DIRECTIVE: Each entry must be given again exactly as it appears, with images excluded.

#### EXERCISE INPUT ####

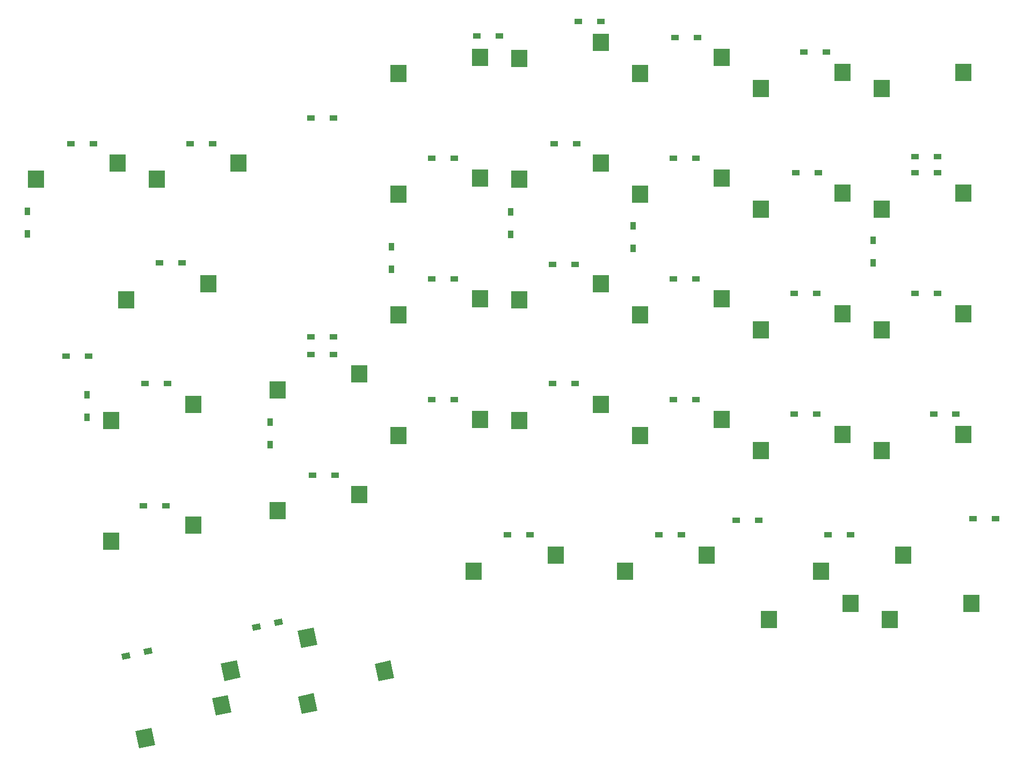
<source format=gbp>
G04 #@! TF.GenerationSoftware,KiCad,Pcbnew,(5.1.5-0-10_14)*
G04 #@! TF.CreationDate,2020-05-14T06:06:27+09:00*
G04 #@! TF.ProjectId,Colice,436f6c69-6365-42e6-9b69-6361645f7063,rev?*
G04 #@! TF.SameCoordinates,Original*
G04 #@! TF.FileFunction,Paste,Bot*
G04 #@! TF.FilePolarity,Positive*
%FSLAX46Y46*%
G04 Gerber Fmt 4.6, Leading zero omitted, Abs format (unit mm)*
G04 Created by KiCad (PCBNEW (5.1.5-0-10_14)) date 2020-05-14 06:06:27*
%MOMM*%
%LPD*%
G04 APERTURE LIST*
%ADD10R,2.550000X2.800000*%
%ADD11R,1.300000X0.950000*%
%ADD12C,0.100000*%
%ADD13R,0.950000X1.300000*%
G04 APERTURE END LIST*
D10*
X65346250Y-90170400D03*
X52446250Y-92710400D03*
X161983750Y-135573080D03*
X174883750Y-133033080D03*
X165358750Y-113983000D03*
X152458750Y-116523000D03*
X143927500Y-133033080D03*
X131027500Y-135573080D03*
D11*
X111249000Y-51054000D03*
X107699000Y-51054000D03*
X163071000Y-129844800D03*
X166621000Y-129844800D03*
D10*
X165358750Y-75882840D03*
X152458750Y-78422840D03*
X76258750Y-126048040D03*
X89158750Y-123508040D03*
X62965000Y-128270560D03*
X50065000Y-130810560D03*
D12*
G36*
X67924296Y-152892773D02*
G01*
X67342143Y-150153960D01*
X69836420Y-149623785D01*
X70418573Y-152362598D01*
X67924296Y-152892773D01*
G37*
G36*
X80014303Y-147726218D02*
G01*
X79432150Y-144987405D01*
X81926427Y-144457230D01*
X82508580Y-147196043D01*
X80014303Y-147726218D01*
G37*
G36*
X94069816Y-149666309D02*
G01*
X94651969Y-152405122D01*
X92157692Y-152935297D01*
X91575539Y-150196484D01*
X94069816Y-149666309D01*
G37*
G36*
X81979809Y-154832864D02*
G01*
X82561962Y-157571677D01*
X80067685Y-158101852D01*
X79485532Y-155363039D01*
X81979809Y-154832864D01*
G37*
G36*
X68448462Y-155112295D02*
G01*
X69030615Y-157851108D01*
X66536338Y-158381283D01*
X65954185Y-155642470D01*
X68448462Y-155112295D01*
G37*
G36*
X56358455Y-160278850D02*
G01*
X56940608Y-163017663D01*
X54446331Y-163547838D01*
X53864178Y-160809025D01*
X56358455Y-160278850D01*
G37*
D11*
X185931000Y-127254000D03*
X189481000Y-127254000D03*
D13*
X132334000Y-81029000D03*
X132334000Y-84579000D03*
D11*
X142491000Y-51308000D03*
X138941000Y-51308000D03*
X142237000Y-70358000D03*
X138687000Y-70358000D03*
X142237000Y-89408000D03*
X138687000Y-89408000D03*
X138687000Y-108458000D03*
X142237000Y-108458000D03*
X148593000Y-127508000D03*
X152143000Y-127508000D03*
D13*
X75057000Y-112017000D03*
X75057000Y-115567000D03*
D11*
X81537000Y-64008000D03*
X85087000Y-64008000D03*
X81537000Y-98552000D03*
X85087000Y-98552000D03*
X81537000Y-101346000D03*
X85087000Y-101346000D03*
X81791000Y-120396000D03*
X85341000Y-120396000D03*
D13*
X36830000Y-78743000D03*
X36830000Y-82293000D03*
D11*
X43691000Y-68072000D03*
X47241000Y-68072000D03*
X100587000Y-89408000D03*
X104137000Y-89408000D03*
X100587000Y-108458000D03*
X104137000Y-108458000D03*
D12*
G36*
X51828750Y-149558806D02*
G01*
X51631234Y-148629565D01*
X52902826Y-148359280D01*
X53100342Y-149288521D01*
X51828750Y-149558806D01*
G37*
G36*
X55301174Y-148820720D02*
G01*
X55103658Y-147891479D01*
X56375250Y-147621194D01*
X56572766Y-148550435D01*
X55301174Y-148820720D01*
G37*
D13*
X94234000Y-84331000D03*
X94234000Y-87881000D03*
D11*
X104137000Y-70358000D03*
X100587000Y-70358000D03*
X123187000Y-105918000D03*
X119637000Y-105918000D03*
X116075000Y-129794000D03*
X112525000Y-129794000D03*
D13*
X113030000Y-78870000D03*
X113030000Y-82420000D03*
D11*
X127251000Y-48768000D03*
X123701000Y-48768000D03*
X123441000Y-68072000D03*
X119891000Y-68072000D03*
X123187000Y-87122000D03*
X119637000Y-87122000D03*
X139951000Y-129794000D03*
X136401000Y-129794000D03*
D13*
X170180000Y-86865000D03*
X170180000Y-83315000D03*
D11*
X180337000Y-70104000D03*
X176787000Y-70104000D03*
X180337000Y-72644000D03*
X176787000Y-72644000D03*
X180337000Y-91694000D03*
X176787000Y-91694000D03*
X183258000Y-110744000D03*
X179708000Y-110744000D03*
X42929000Y-101600000D03*
X46479000Y-101600000D03*
D13*
X46228000Y-107699000D03*
X46228000Y-111249000D03*
D11*
X62487000Y-68072000D03*
X66037000Y-68072000D03*
X57661000Y-86868000D03*
X61211000Y-86868000D03*
X55375000Y-105918000D03*
X58925000Y-105918000D03*
X55121000Y-125222000D03*
X58671000Y-125222000D03*
D12*
G36*
X72402750Y-144986806D02*
G01*
X72205234Y-144057565D01*
X73476826Y-143787280D01*
X73674342Y-144716521D01*
X72402750Y-144986806D01*
G37*
G36*
X75875174Y-144248720D02*
G01*
X75677658Y-143319479D01*
X76949250Y-143049194D01*
X77146766Y-143978435D01*
X75875174Y-144248720D01*
G37*
D11*
X159261000Y-53594000D03*
X162811000Y-53594000D03*
X157991000Y-72644000D03*
X161541000Y-72644000D03*
X157737000Y-91694000D03*
X161287000Y-91694000D03*
X157737000Y-110744000D03*
X161287000Y-110744000D03*
D10*
X133408750Y-56991500D03*
X146308750Y-54451500D03*
X133408750Y-76041580D03*
X146308750Y-73501580D03*
X133408750Y-95091660D03*
X146308750Y-92551660D03*
X133408750Y-114141740D03*
X146308750Y-111601740D03*
X76258750Y-106997960D03*
X89158750Y-104457960D03*
X38158750Y-73660320D03*
X51058750Y-71120320D03*
X95308750Y-95091660D03*
X108208750Y-92551660D03*
X95308750Y-114141740D03*
X108208750Y-111601740D03*
X95308750Y-56991500D03*
X108208750Y-54451500D03*
X108208750Y-73501580D03*
X95308750Y-76041580D03*
X127258750Y-109220480D03*
X114358750Y-111760480D03*
X120115000Y-133033080D03*
X107215000Y-135573080D03*
X127258750Y-52070240D03*
X114358750Y-54610240D03*
X127258750Y-71120320D03*
X114358750Y-73660320D03*
X127258750Y-90170400D03*
X114358750Y-92710400D03*
X184408750Y-56832760D03*
X171508750Y-59372760D03*
X184408750Y-75882840D03*
X171508750Y-78422840D03*
X184408750Y-94932920D03*
X171508750Y-97472920D03*
X184408750Y-113983000D03*
X171508750Y-116523000D03*
X70108750Y-71120320D03*
X57208750Y-73660320D03*
X50065000Y-111760480D03*
X62965000Y-109220480D03*
X165358750Y-56832760D03*
X152458750Y-59372760D03*
X165358750Y-94932920D03*
X152458750Y-97472920D03*
X172778750Y-143193080D03*
X185678750Y-140653080D03*
X153728750Y-143193080D03*
X166628750Y-140653080D03*
M02*

</source>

####

RESULT OF THIS EXERCISE:
<source format=gbp>
G04 #@! TF.GenerationSoftware,KiCad,Pcbnew,(5.1.5-0-10_14)*
G04 #@! TF.CreationDate,2020-05-14T06:06:27+09:00*
G04 #@! TF.ProjectId,Colice,436f6c69-6365-42e6-9b69-6361645f7063,rev?*
G04 #@! TF.SameCoordinates,Original*
G04 #@! TF.FileFunction,Paste,Bot*
G04 #@! TF.FilePolarity,Positive*
%FSLAX46Y46*%
G04 Gerber Fmt 4.6, Leading zero omitted, Abs format (unit mm)*
G04 Created by KiCad (PCBNEW (5.1.5-0-10_14)) date 2020-05-14 06:06:27*
%MOMM*%
%LPD*%
G04 APERTURE LIST*
%ADD10R,2.550000X2.800000*%
%ADD11R,1.300000X0.950000*%
%ADD12C,0.100000*%
%ADD13R,0.950000X1.300000*%
G04 APERTURE END LIST*
D10*
X65346250Y-90170400D03*
X52446250Y-92710400D03*
X161983750Y-135573080D03*
X174883750Y-133033080D03*
X165358750Y-113983000D03*
X152458750Y-116523000D03*
X143927500Y-133033080D03*
X131027500Y-135573080D03*
D11*
X111249000Y-51054000D03*
X107699000Y-51054000D03*
X163071000Y-129844800D03*
X166621000Y-129844800D03*
D10*
X165358750Y-75882840D03*
X152458750Y-78422840D03*
X76258750Y-126048040D03*
X89158750Y-123508040D03*
X62965000Y-128270560D03*
X50065000Y-130810560D03*
D12*
G36*
X67924296Y-152892773D02*
G01*
X67342143Y-150153960D01*
X69836420Y-149623785D01*
X70418573Y-152362598D01*
X67924296Y-152892773D01*
G37*
G36*
X80014303Y-147726218D02*
G01*
X79432150Y-144987405D01*
X81926427Y-144457230D01*
X82508580Y-147196043D01*
X80014303Y-147726218D01*
G37*
G36*
X94069816Y-149666309D02*
G01*
X94651969Y-152405122D01*
X92157692Y-152935297D01*
X91575539Y-150196484D01*
X94069816Y-149666309D01*
G37*
G36*
X81979809Y-154832864D02*
G01*
X82561962Y-157571677D01*
X80067685Y-158101852D01*
X79485532Y-155363039D01*
X81979809Y-154832864D01*
G37*
G36*
X68448462Y-155112295D02*
G01*
X69030615Y-157851108D01*
X66536338Y-158381283D01*
X65954185Y-155642470D01*
X68448462Y-155112295D01*
G37*
G36*
X56358455Y-160278850D02*
G01*
X56940608Y-163017663D01*
X54446331Y-163547838D01*
X53864178Y-160809025D01*
X56358455Y-160278850D01*
G37*
D11*
X185931000Y-127254000D03*
X189481000Y-127254000D03*
D13*
X132334000Y-81029000D03*
X132334000Y-84579000D03*
D11*
X142491000Y-51308000D03*
X138941000Y-51308000D03*
X142237000Y-70358000D03*
X138687000Y-70358000D03*
X142237000Y-89408000D03*
X138687000Y-89408000D03*
X138687000Y-108458000D03*
X142237000Y-108458000D03*
X148593000Y-127508000D03*
X152143000Y-127508000D03*
D13*
X75057000Y-112017000D03*
X75057000Y-115567000D03*
D11*
X81537000Y-64008000D03*
X85087000Y-64008000D03*
X81537000Y-98552000D03*
X85087000Y-98552000D03*
X81537000Y-101346000D03*
X85087000Y-101346000D03*
X81791000Y-120396000D03*
X85341000Y-120396000D03*
D13*
X36830000Y-78743000D03*
X36830000Y-82293000D03*
D11*
X43691000Y-68072000D03*
X47241000Y-68072000D03*
X100587000Y-89408000D03*
X104137000Y-89408000D03*
X100587000Y-108458000D03*
X104137000Y-108458000D03*
D12*
G36*
X51828750Y-149558806D02*
G01*
X51631234Y-148629565D01*
X52902826Y-148359280D01*
X53100342Y-149288521D01*
X51828750Y-149558806D01*
G37*
G36*
X55301174Y-148820720D02*
G01*
X55103658Y-147891479D01*
X56375250Y-147621194D01*
X56572766Y-148550435D01*
X55301174Y-148820720D01*
G37*
D13*
X94234000Y-84331000D03*
X94234000Y-87881000D03*
D11*
X104137000Y-70358000D03*
X100587000Y-70358000D03*
X123187000Y-105918000D03*
X119637000Y-105918000D03*
X116075000Y-129794000D03*
X112525000Y-129794000D03*
D13*
X113030000Y-78870000D03*
X113030000Y-82420000D03*
D11*
X127251000Y-48768000D03*
X123701000Y-48768000D03*
X123441000Y-68072000D03*
X119891000Y-68072000D03*
X123187000Y-87122000D03*
X119637000Y-87122000D03*
X139951000Y-129794000D03*
X136401000Y-129794000D03*
D13*
X170180000Y-86865000D03*
X170180000Y-83315000D03*
D11*
X180337000Y-70104000D03*
X176787000Y-70104000D03*
X180337000Y-72644000D03*
X176787000Y-72644000D03*
X180337000Y-91694000D03*
X176787000Y-91694000D03*
X183258000Y-110744000D03*
X179708000Y-110744000D03*
X42929000Y-101600000D03*
X46479000Y-101600000D03*
D13*
X46228000Y-107699000D03*
X46228000Y-111249000D03*
D11*
X62487000Y-68072000D03*
X66037000Y-68072000D03*
X57661000Y-86868000D03*
X61211000Y-86868000D03*
X55375000Y-105918000D03*
X58925000Y-105918000D03*
X55121000Y-125222000D03*
X58671000Y-125222000D03*
D12*
G36*
X72402750Y-144986806D02*
G01*
X72205234Y-144057565D01*
X73476826Y-143787280D01*
X73674342Y-144716521D01*
X72402750Y-144986806D01*
G37*
G36*
X75875174Y-144248720D02*
G01*
X75677658Y-143319479D01*
X76949250Y-143049194D01*
X77146766Y-143978435D01*
X75875174Y-144248720D01*
G37*
D11*
X159261000Y-53594000D03*
X162811000Y-53594000D03*
X157991000Y-72644000D03*
X161541000Y-72644000D03*
X157737000Y-91694000D03*
X161287000Y-91694000D03*
X157737000Y-110744000D03*
X161287000Y-110744000D03*
D10*
X133408750Y-56991500D03*
X146308750Y-54451500D03*
X133408750Y-76041580D03*
X146308750Y-73501580D03*
X133408750Y-95091660D03*
X146308750Y-92551660D03*
X133408750Y-114141740D03*
X146308750Y-111601740D03*
X76258750Y-106997960D03*
X89158750Y-104457960D03*
X38158750Y-73660320D03*
X51058750Y-71120320D03*
X95308750Y-95091660D03*
X108208750Y-92551660D03*
X95308750Y-114141740D03*
X108208750Y-111601740D03*
X95308750Y-56991500D03*
X108208750Y-54451500D03*
X108208750Y-73501580D03*
X95308750Y-76041580D03*
X127258750Y-109220480D03*
X114358750Y-111760480D03*
X120115000Y-133033080D03*
X107215000Y-135573080D03*
X127258750Y-52070240D03*
X114358750Y-54610240D03*
X127258750Y-71120320D03*
X114358750Y-73660320D03*
X127258750Y-90170400D03*
X114358750Y-92710400D03*
X184408750Y-56832760D03*
X171508750Y-59372760D03*
X184408750Y-75882840D03*
X171508750Y-78422840D03*
X184408750Y-94932920D03*
X171508750Y-97472920D03*
X184408750Y-113983000D03*
X171508750Y-116523000D03*
X70108750Y-71120320D03*
X57208750Y-73660320D03*
X50065000Y-111760480D03*
X62965000Y-109220480D03*
X165358750Y-56832760D03*
X152458750Y-59372760D03*
X165358750Y-94932920D03*
X152458750Y-97472920D03*
X172778750Y-143193080D03*
X185678750Y-140653080D03*
X153728750Y-143193080D03*
X166628750Y-140653080D03*
M02*

</source>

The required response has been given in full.